Betreft: Nieuwe fiscale wetgeving Bondsrepubliek Duitsland

Op 7 september 2001 is in de Bondsrepubliek Duitsland het Gesetz zur Eindämmung illegaler Betätigung im Baugewerbe in werking getreden. Deze wet voorziet in de verplichting voor opdrachtgevers van bouwwerkzaamheden om 15 % van de bruto-aanneemsom op de betalingen aan de opdrachtnemer in te houden en af te dragen aan de Duitse fiscus.
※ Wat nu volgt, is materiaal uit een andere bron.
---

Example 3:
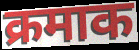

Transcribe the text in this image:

क्रमाक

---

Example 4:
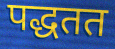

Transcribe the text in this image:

पद्धतत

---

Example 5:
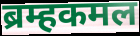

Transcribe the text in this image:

ब्रम्हकमल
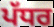
ਪੱਧਰ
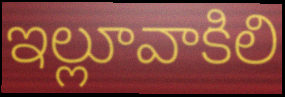
ఇల్లూవాకిలి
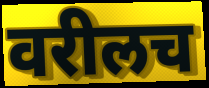
वरीलच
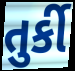
તુર્કી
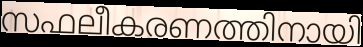
സഫലീകരണത്തിനായി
Dit bedrag is bedoeld als voorheffing voor eventueel in Duitsland verschuldigde vennootschaps-, inkomsten- en/of omzetbelasting.
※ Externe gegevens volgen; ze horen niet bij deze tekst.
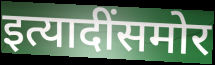
इत्यादींसमोर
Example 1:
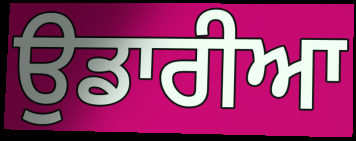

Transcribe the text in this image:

ਉਡਾਰੀਆ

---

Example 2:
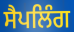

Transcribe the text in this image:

ਸੈਪਲਿੰਗ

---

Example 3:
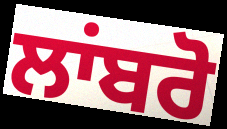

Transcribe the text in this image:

ਲਾਂਬਰੋ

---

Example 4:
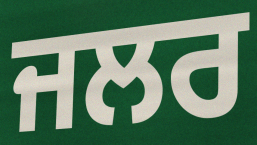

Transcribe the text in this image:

ਜਲਰ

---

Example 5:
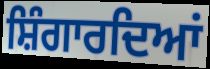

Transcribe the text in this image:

ਸ਼ਿੰਗਾਰਦਿਆਂ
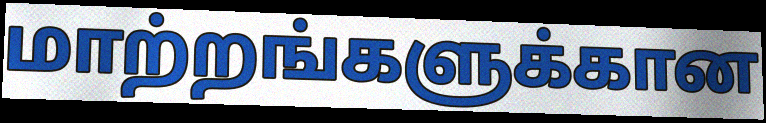
மாற்றங்களுக்கான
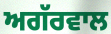
ਅਗੱਰਵਾਲ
Het Finanzamt Kleve, dat voor de Nederlandse bedrijven met de uitvoering van de wetgeving belast is, heeft echter nog steeds geen maatregelen getroffen ten behoeve van een efficiënte uitvoering van de wetgeving. Naast het ontbreken van de benodigde uitvoeringsrichtlijnen, ontbreekt het bij het Finanzamt Kleve aan mankracht en aan instrumenten om de regeling te kunnen uitvoeren. Het is niet waarschijnlijk dat deze problemen op korte termijn worden opgelost. Voor vele exporterende Nederlandse bedrijven dreigt hierdoor een financiële en administratieve chaos.

1. Is de Commissie op de hoogte van deze situatie?
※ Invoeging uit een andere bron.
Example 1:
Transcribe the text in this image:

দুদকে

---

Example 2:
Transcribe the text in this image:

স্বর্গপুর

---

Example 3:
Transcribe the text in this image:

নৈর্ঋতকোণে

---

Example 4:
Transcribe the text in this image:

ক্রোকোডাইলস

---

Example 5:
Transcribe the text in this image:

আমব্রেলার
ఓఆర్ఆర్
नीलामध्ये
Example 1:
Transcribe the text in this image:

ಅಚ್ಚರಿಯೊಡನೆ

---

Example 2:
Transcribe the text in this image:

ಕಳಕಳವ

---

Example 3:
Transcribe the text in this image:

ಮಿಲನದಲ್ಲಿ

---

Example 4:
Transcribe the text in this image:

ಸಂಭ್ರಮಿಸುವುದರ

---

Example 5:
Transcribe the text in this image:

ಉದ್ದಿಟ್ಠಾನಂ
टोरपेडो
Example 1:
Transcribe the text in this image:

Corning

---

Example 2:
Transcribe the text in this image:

2. Is de Commissie met mij van mening dat deze zware, onduidelijke administratieve verplichtingen het werken van Nederlandse bedrijven in Duitsland zeer bemoeilijken en dus concurrentievervalsend zijn?

3. Is de Commissie met mij van mening dat wanneer heldere uitvoeringsmaatregelen uitblijven, uitvoering van de wetgeving bevroren dient te worden, totdat de uitvoeringsrichtlijnen bekend zijn?

Antwoord van de heer Bolkestein namens de Commissie

(21 december 2001)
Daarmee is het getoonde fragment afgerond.